Константин Павлович медленно спустился к одиноко стоявшей посреди двора картине. День набирал силу, солнце сушило воздух и деревья. От земли пахло теплой сыростью. Константин Павлович нервно заворочал шеей, словно мягкий теплый шарф и ворот куртки душили его, и усталыми глазами посмотрел на глубокое безмятежное небо. Дернул замок куртки, вздохнул и опустил руки, — почему-то именно сейчас заметил он, что у него сильно впалая грудь и дряблый живот.
Он не стал работать больше в этот день. Вернулся в комнату, тесную, со старыми скрипучими половицами, с нехорошей гримасой разделся и лег. О чем-то спрашивала Дарья, но он только покачал головой и не открыл глаз. Она посмотрела на его опавшее костистое лицо и жалостливо вздохнула.
Константин Павлович заворочался и приподнялся только вечером. В небольшое окошко было видно далекое зеленеющее небо. Тихий вечер стоял над деревней. Приподняться Константина Павловича заставили голоса, — неподалеку, через два огорода, во дворе у фельдшерицы пили чай. Слышались хрипловатый голос Серьги, быстрый говорок Митюшки, женский смех и звяк чашек. Потом на минутку все затихло, и вдруг женские голоса зазвучали слаженно и сильно. В промытом холодеющем воздухе, когда над полями горит и никак не может догореть заря, когда особенно печальной кажется прелесть осенних перелесков, голоса женщин звучали необыкновенно протяжно и грустно:
Потом песня смолкла. Багровый отсвет зари загорелся в окошке. Константин Павлович снова услыхал разговоры и смех, отвернулся от окна и решительно натянул одеяло, словно человек, покончивший все счеты с жизнью.

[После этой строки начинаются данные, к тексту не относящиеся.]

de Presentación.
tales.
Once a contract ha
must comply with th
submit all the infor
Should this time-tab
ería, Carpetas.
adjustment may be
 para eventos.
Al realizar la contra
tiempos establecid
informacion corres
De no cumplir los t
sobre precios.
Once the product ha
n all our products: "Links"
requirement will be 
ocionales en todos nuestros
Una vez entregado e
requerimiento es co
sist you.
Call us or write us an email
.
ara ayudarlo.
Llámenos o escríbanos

Ночью он впал в забытье. Ему виделся инвалид таким, каким он стоял на картине. Но стоял он не у речки, затерянной в скучных полях, а над морем, огромным и ласково вздыхающим, и в мыслях художника только теперь обозначилась идея его будущей картины: человек, отстоявший для радости людей это вечно сверкающее море. Шумел прибой, волоча космы пены и шурша галькой, звенели голоса, и Константину Павловичу казалось, что он слышит запах морского загара, исходящий от всего этого скопления людей, так экономно расположившихся на картине у ног щурившегося от солнца инвалида. Где-то в углу картины входила в воду молоденькая с гибкими загорелыми бедрами купальщица, и Константину Павловичу хотелось плакать от великой нежности к ее широкому, почти детскому лифчику на нескольких пуговицах, к ее узким девичьим ступням. Он плакал, не стыдясь слез, и говорил утешавшей его Леночке (все-таки он вспомнил, как звали ее): «Не бойтесь, Леночка, это легкие слезы. Стареющее сердце всегда ищет уверенности в будущем. Ах, Леночка, вы такая юная, чистая, свежая! И не нужно плакать, прошу вас, — отсталый умирает в одиночку». Дальше начиналась какая-то чепуха. Ему снова чудился запах морского загара — запах солнца, соли и теплого юного тела, он не находил себе места, метался и кричал, чувствуя от напряжения жар в висках. «Не хочу! — кричал он. — Не хочу… На поезд! На по-оезд…»
— Домой, видно, просится, — проговорила фельдшерица, глядя, как из тонкой иглы шприца ударил чуть видимый фонтанчик. — Ну-ка, подержи ему руку.
Сделав укол, она спросила:
— Дома-то у него есть кто?
Дарья только вытерла мокрые глаза.
— На поезд ему нельзя, — сказала фельдшерица. — Какой тут поезд! В район надо везти.
— Серьгу, что ли, просить? — спросила Дарья.
— На его кляче-то? Тут машину надо, да поскорее!
Через час порожняя полуторка, громыхая бортами, выбралась из разбитых деревенских улиц на пустынную ночную дорогу. Темь расступилась и сомкнулась снова, едва качающийся, как спросонья, свет скользнул по изгородям, избам, рассеялся в остуженных росой полях; но слышно было долго, как разгонялся и гудел вдали мотор, все торопливей убегая от деревни. Но вот затихла и машина на дороге, и тогда издалека-издалека долетел бессонный печальный переклик: близилось утро, петухи отпевали ночь.